Hugh Fearnley-Whittingstall (from now referred to as HFW) is well known in the UK. He has a River Cottage 'empire' and a regular column in the Guardian. He has campaigned on a number of important issues (Chicken Out!, Hugh's Fish Fight among other) and has a number of books too. But this cake isn't really all that much to do with HFW. There is a series of River Cottage 'Handbooks' published by Bloomsbury, of which I have a couple. The one that this recipe came from is 'Cakes' by Pam Corbin. Pam appears to be a very talented lady; the other book I have by her is the 'Preserves' book of the same series - her nickname is 'Pam the jam'. You can find out a little more about Pam here and here.
The cake came about because I was browsing simultaneously through my (very disorganised, overflowing) cupboards and the aforementioned Cakes book. The unopened jar of honey and the recipe for a spiced honey cake coincided and this cake was baked. You may think this is a slight simplification of the process, and indeed it is, but this cake really isn't all that difficult to put together. Pam notes that it is a family filler type of cake from the 1950s remembered by her friend as a 'beach and picnic' type of cake. I love the Enid Blyton scene that this creates in my mind - jolly outings where the family pile into the car, Father driving, Mother supervising and children excitedley chattering in the back seats. No seatbelts of course. It's the kind of cake you can imagine being handed out after exploring the woods, swimming in a river and having fish paste sandwiches. Easy to make and easy to eat.
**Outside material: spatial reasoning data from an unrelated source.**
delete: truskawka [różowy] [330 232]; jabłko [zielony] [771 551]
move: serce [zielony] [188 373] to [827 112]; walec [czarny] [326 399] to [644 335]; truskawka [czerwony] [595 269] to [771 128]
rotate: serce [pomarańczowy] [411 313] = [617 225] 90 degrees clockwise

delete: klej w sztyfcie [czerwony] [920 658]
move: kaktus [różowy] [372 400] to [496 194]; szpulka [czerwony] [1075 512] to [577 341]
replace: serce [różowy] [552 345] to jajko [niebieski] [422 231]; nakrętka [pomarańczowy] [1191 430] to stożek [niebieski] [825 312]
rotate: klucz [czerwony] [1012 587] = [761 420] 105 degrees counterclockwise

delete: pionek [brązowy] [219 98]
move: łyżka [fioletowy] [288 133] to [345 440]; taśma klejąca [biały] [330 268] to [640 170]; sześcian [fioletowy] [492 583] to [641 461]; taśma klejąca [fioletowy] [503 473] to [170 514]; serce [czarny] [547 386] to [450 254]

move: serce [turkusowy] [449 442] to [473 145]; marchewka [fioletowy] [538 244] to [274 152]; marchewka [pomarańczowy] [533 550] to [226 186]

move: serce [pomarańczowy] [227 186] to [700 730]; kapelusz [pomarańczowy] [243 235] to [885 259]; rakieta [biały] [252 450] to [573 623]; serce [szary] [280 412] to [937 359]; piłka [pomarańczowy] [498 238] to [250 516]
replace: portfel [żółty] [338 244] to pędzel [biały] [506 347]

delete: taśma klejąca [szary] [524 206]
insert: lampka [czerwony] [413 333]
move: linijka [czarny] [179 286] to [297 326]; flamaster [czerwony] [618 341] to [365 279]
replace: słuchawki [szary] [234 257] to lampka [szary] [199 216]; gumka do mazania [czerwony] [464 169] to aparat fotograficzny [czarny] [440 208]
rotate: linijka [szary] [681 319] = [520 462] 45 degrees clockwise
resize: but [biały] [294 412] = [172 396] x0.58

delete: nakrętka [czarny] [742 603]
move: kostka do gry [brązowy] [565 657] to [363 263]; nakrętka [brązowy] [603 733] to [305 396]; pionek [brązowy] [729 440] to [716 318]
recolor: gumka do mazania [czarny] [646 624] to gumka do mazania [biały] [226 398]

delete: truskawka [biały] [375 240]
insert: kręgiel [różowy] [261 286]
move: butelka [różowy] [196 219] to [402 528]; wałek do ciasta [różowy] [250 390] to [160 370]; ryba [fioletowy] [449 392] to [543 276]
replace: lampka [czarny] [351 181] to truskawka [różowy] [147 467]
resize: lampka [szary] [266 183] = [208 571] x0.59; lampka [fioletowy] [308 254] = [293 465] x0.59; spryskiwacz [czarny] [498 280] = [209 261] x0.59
This is a lovely old-fashioned cake, the honey combining with ginger and helped along by a little cinnamon and a pinch of cloves. The yogurt in the cake makes it light and moist (I used full fat Greek yogurt as this is what I had in the fridge, but I think in future I'd just use a normal or low fat standard plain yogurt). Pam notes that the cake keeps well in an airtight container for a couple of weeks, which makes it handy to have around for if you are expecting visitors but don't know how long they'll stay or how much cake they'll eat, or for if you need to provide cake on a Thursday but need to bake on Sunday.